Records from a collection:
────────────────
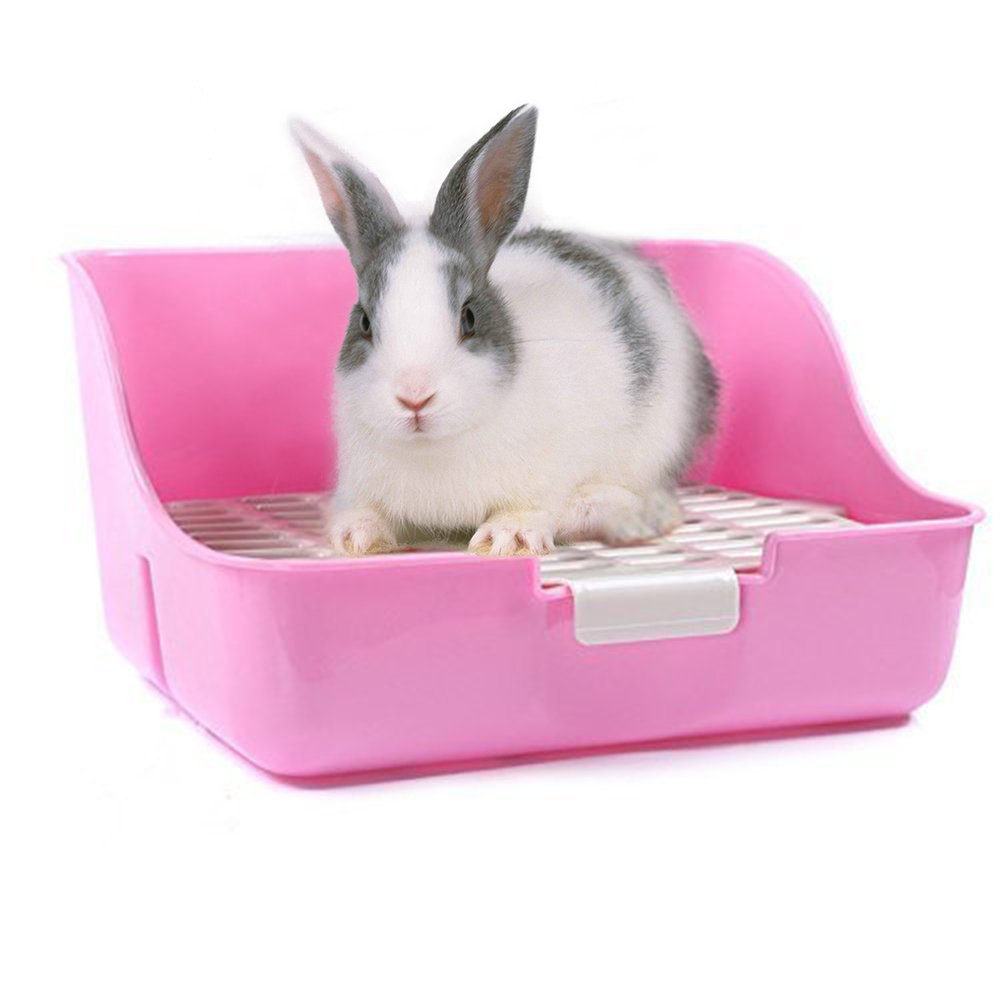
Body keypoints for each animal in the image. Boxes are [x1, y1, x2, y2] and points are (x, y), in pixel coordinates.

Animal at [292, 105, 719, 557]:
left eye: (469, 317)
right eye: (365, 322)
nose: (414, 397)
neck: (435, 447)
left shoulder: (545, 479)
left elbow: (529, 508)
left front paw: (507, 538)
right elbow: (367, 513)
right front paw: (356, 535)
────────────────
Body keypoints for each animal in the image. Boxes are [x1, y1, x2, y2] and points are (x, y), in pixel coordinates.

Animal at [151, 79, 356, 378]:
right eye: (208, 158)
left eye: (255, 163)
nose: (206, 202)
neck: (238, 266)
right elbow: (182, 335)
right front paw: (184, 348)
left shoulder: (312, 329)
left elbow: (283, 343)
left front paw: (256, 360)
────────────────
Would you copy out exactly the lines above that start at the one containing "nose: (206, 202)" and end at the one containing "left front paw: (256, 360)", inclusive?

nose: (206, 202)
neck: (238, 266)
right elbow: (182, 335)
right front paw: (184, 348)
left shoulder: (312, 329)
left elbow: (283, 343)
left front paw: (256, 360)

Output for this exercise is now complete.